What was Michael Powell thinking when he compared the very real digital divide to the not-so-real ``Mercedes Divide''? Powell, who is the incoming chair of the Federal Communications Commission, recently said that the chasm between the technological haves and have-nots is similar to the chasm between the people who can and can't afford a fine, luxury German automobile.
Powell's dismissive comment about the digital divide is nothing new.
``I cannot say that I understand the urgency,'' Powell wrote in 1999 as an FCC commissioner. ``The rhetoric is powerful: `A digital divide,' `information haves and have-nots,' `affluent suburbs versus poor urban children.' They certainly are clever sound bites that give the sense of urgency and crisis.'' Powell mentions in the same brief that 51 percent of classrooms are wired. He recognizes that this is a ``bare majority'' but says this isn't really a cause for great alarm.
Any room with a working phone jack is Web-ready, but you still need a computer, modem and an Internet service provider. Sure, poor urban and rural school districts are benefiting from private- and public-funding initiatives, but having a couple of computers in a school of several hundred students doesn't do much good. And in some cases, dumping out-of-date and even obsolete computers has become a practice.
``There's a point where you have to make an investment and not run our schools on leftovers,'' Robin Willner, director of IBM corporate community relations, told Congress last fall.
Access is important. However, the student/ computer ratio is more important. Is 5-to-1 an acceptable ratio? For those of you who think ``no,'' this student/computer ratio is considered enviable.
And the digital divide is greater in the home. Approximately 41 percent of all U.S. homes use the Web but only 19 percent of black homes and 16 percent of Hispanic homes do, according to the U.S. Department of Commerce. While having a computer at home appears indulgent, consider the divide between children who have access to books at home -- and who are encouraged to read -- and those who don't. If information is increasingly coming at us digitally, one wonders if the disparity in access to knowledge will increase.

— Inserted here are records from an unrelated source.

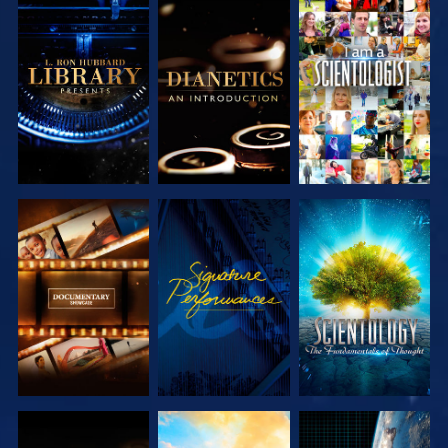
SERIE
SERIE
ANSEHEN
ENTDECKEN
ENTDECKEN
SERIE
ANSEHEN
SERIE
ENTDECKEN
ENTDECKEN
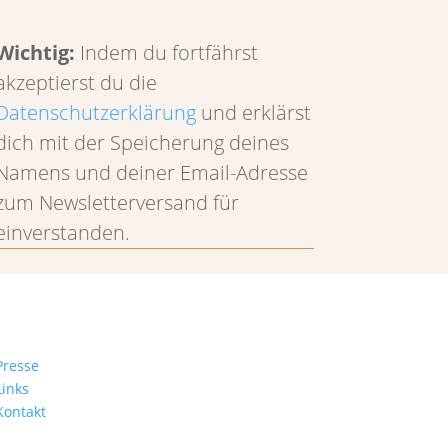
Wichtig:
Indem du fortfährst
akzeptierst du die
Datenschutzerklärung
und erklärst
dich mit der Speicherung deines
Namens und deiner Email-Adresse
zum Newsletterversand für
einverstanden.
Presse
Links
Kontakt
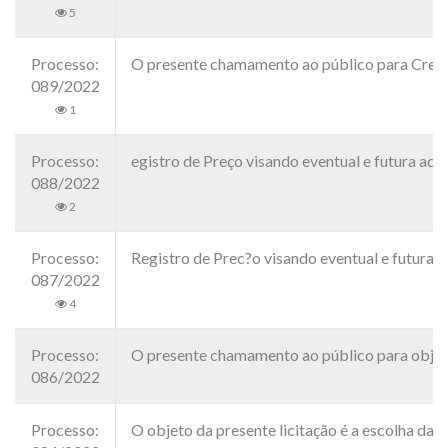
5
Processo:
O presente chamamento ao público para Credenc
089/2022
1
Processo:
egistro de Preço visando eventual e futura a
088/2022
2
Processo:
Registro de Prec?o visando eventual e futur
087/2022
4
Processo:
O presente chamamento ao público para objetiv
086/2022
Processo:
O objeto da presente licitação é a escolha da 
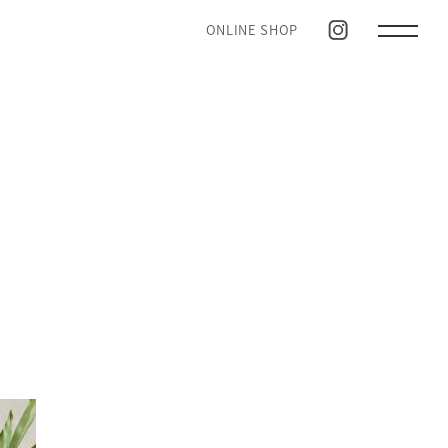
ONLINE SHOP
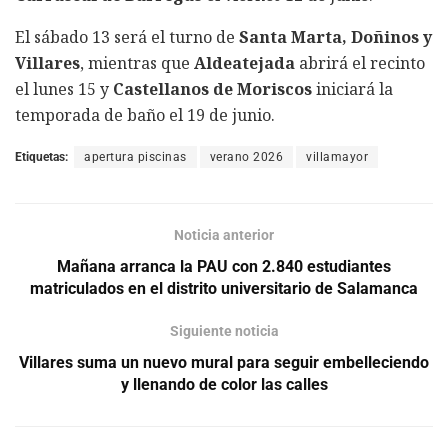
El sábado 13 será el turno de
Santa Marta, Doñinos y
Villares
, mientras que
Aldeatejada
abrirá el recinto
el lunes 15 y
Castellanos de Moriscos
iniciará la
temporada de baño el 19 de junio.
Etiquetas:
apertura piscinas
verano 2026
villamayor
Noticia anterior
Mañana arranca la PAU con 2.840 estudiantes
matriculados en el distrito universitario de Salamanca
Siguiente noticia
Villares suma un nuevo mural para seguir embelleciendo
y llenando de color las calles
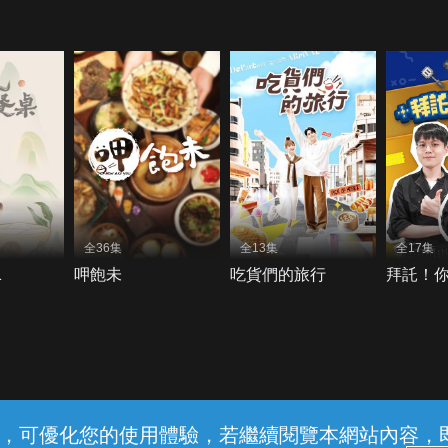
全36集
全13集
全17集
1
呷飽未
吃貨們的旅行
拜託！
常見問題
線上客服
服務條款
隱私權保護
內容，可優化您的使用體驗，若繼續閱覽本網站內容，即表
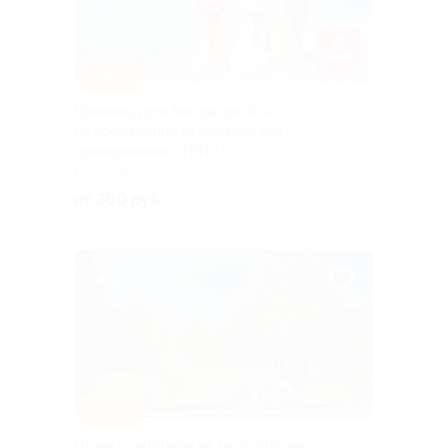
–80%
Промокод для выгоды до 30%
на проживание от сервиса для
бронирования «ТВИЛ»
РОССИЯ
от 300 руб.
Куплено 47
–30%
Отдых с питанием на базе «Яльчик»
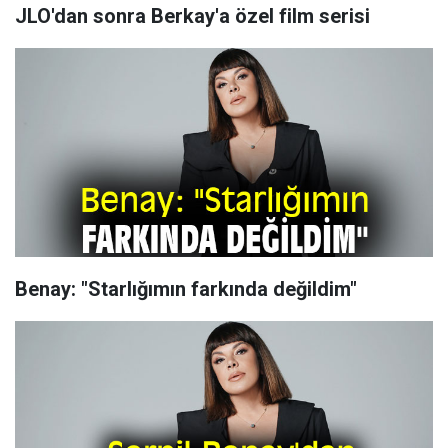
JLO'dan sonra Berkay'a özel film serisi
Benay: "Starlığımın farkında değildim"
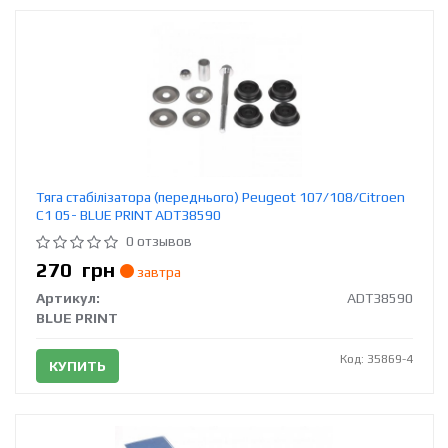
Тяга стабілізатора (переднього) Peugeot 107/108/Citroen
C1 05- BLUE PRINT ADT38590
0 отзывов
270
грн
завтра
Артикул:
ADT38590
BLUE PRINT
Код: 35869-4
КУПИТЬ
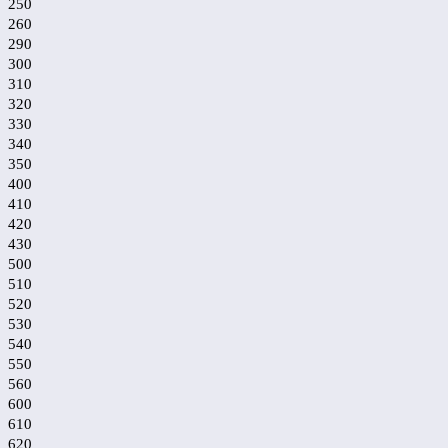
250
260
290
300
310
320
330
340
350
400
410
420
430
500
510
520
530
540
550
560
600
610
620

There are people who believe that the digital divide is a phenomenon to be alarmed about. The Web-Based Education Commission, headed by then-Sen. Bob Kerrey, D-Neb., has called for a national mobilization. In its report, ``The Power of the Internet for Learning: Moving From Promise to Practice,'' delivered to the president and the 107th Congress last December, the commission said what is needed is ``a response similar in scope to the other great American opportunities -- or crises: Sputnik and the race to the moon; bringing electricity and phone service to all comers of the nation; finding a cure for polio.''
Powell's indifference stands in stark contrast to this call to action. And it suggests that he will not throw himself into solving this problem. It would be encouraging if Powell would use his considerable cachet as chair of the FCC to nudge private industry past its usual business sentiments when it deals with poor urban and rural communities.
The goal of policy-makers such as Powell should be to make sure the digital divide does not grow, and that the promise of the Web is available to those who are in danger of falling through the Net.